Data for the task =>
* * *
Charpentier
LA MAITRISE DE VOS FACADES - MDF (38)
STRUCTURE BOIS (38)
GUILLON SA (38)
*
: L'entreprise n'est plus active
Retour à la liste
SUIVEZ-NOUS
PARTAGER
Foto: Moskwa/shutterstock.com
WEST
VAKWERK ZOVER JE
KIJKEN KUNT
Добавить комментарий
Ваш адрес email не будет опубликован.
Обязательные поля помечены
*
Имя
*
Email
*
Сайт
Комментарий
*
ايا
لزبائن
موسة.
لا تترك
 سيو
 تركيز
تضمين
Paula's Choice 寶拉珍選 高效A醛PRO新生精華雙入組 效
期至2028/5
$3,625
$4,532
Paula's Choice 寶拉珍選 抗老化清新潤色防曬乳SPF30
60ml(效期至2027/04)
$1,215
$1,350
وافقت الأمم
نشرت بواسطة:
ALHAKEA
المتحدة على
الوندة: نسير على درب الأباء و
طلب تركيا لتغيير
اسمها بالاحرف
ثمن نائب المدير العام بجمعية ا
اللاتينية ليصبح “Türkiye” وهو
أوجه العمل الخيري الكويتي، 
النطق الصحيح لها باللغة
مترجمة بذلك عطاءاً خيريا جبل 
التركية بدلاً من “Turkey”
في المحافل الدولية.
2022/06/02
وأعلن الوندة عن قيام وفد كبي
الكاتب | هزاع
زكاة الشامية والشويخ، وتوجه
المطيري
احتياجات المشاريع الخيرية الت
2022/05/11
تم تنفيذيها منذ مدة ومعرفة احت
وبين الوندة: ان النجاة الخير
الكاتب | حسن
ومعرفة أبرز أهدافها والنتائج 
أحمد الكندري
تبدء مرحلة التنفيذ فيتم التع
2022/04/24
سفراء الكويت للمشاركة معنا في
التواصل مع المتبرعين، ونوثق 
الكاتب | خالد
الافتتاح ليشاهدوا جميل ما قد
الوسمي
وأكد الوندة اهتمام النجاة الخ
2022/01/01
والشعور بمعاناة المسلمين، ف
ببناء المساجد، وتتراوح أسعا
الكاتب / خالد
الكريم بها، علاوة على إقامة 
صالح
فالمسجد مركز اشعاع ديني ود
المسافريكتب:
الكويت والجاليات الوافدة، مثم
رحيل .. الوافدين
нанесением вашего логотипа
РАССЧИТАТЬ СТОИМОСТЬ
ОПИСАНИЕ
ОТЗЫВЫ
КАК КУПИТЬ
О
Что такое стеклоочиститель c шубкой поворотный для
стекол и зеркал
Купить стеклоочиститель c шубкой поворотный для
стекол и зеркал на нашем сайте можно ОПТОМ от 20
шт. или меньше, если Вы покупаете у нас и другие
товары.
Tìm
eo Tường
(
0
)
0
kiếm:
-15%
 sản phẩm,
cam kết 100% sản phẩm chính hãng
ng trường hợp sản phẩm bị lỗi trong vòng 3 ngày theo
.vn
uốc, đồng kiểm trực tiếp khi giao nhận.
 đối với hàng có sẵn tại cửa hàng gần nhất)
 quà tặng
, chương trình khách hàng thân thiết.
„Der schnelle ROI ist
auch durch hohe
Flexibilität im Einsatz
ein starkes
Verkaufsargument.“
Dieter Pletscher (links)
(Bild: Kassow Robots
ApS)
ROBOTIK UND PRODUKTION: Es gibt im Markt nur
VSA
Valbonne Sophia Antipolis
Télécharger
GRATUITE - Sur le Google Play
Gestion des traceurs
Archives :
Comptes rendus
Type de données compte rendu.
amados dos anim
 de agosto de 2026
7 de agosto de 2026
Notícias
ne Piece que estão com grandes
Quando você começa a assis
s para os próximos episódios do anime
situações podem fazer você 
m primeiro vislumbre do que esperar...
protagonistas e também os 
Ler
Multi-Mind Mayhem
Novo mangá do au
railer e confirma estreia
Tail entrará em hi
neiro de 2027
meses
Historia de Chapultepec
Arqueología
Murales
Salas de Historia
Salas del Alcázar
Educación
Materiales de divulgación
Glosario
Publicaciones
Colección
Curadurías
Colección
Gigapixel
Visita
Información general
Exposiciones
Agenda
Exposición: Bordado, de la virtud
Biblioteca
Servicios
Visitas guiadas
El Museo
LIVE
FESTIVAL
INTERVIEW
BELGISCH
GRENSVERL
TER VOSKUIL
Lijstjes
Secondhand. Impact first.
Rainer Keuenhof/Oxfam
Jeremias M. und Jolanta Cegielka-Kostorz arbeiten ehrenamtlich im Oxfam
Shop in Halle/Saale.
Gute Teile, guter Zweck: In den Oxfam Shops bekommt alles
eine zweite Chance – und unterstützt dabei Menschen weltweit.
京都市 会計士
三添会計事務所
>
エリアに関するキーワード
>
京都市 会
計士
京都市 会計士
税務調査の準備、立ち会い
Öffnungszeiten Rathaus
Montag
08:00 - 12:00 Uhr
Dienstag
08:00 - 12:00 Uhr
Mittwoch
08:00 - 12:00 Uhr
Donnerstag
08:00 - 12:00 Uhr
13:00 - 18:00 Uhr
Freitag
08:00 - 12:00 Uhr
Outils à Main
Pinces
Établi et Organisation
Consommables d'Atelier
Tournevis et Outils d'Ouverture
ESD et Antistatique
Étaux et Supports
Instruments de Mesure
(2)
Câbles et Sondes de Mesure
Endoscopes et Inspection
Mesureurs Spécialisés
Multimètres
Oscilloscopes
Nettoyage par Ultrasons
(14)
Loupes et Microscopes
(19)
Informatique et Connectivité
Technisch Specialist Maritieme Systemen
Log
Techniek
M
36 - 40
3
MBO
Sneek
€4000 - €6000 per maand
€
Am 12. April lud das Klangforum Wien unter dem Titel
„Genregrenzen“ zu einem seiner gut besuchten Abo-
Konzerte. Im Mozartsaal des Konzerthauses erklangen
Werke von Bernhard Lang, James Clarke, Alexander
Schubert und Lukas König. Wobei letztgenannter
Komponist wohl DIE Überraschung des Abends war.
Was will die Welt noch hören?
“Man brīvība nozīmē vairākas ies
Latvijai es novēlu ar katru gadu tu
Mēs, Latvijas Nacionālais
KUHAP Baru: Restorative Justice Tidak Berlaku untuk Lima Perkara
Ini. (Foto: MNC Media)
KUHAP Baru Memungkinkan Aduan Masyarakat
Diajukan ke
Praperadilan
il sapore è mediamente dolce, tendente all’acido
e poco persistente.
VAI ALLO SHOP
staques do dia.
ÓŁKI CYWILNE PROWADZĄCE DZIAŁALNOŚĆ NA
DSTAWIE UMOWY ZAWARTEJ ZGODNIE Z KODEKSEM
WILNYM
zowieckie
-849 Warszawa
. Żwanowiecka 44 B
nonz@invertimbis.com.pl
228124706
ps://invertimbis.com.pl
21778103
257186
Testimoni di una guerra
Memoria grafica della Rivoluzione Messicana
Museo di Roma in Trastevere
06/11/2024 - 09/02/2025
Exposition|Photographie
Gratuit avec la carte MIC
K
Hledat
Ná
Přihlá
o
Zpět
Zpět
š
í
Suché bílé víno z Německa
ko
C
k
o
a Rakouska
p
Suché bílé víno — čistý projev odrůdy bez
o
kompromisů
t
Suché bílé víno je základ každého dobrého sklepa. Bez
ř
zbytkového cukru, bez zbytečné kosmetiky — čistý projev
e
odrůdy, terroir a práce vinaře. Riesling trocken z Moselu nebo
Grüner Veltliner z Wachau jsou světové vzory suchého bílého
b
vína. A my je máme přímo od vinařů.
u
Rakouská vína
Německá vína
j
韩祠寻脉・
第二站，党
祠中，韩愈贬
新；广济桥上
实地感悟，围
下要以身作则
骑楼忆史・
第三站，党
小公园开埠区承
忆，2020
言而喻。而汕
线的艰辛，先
* * *
Work request => Working through the records above, copy each line in which "зеркал" is found.

Exercise response =>
стекол и зеркал
стекол и зеркал на нашем сайте можно ОПТОМ от 20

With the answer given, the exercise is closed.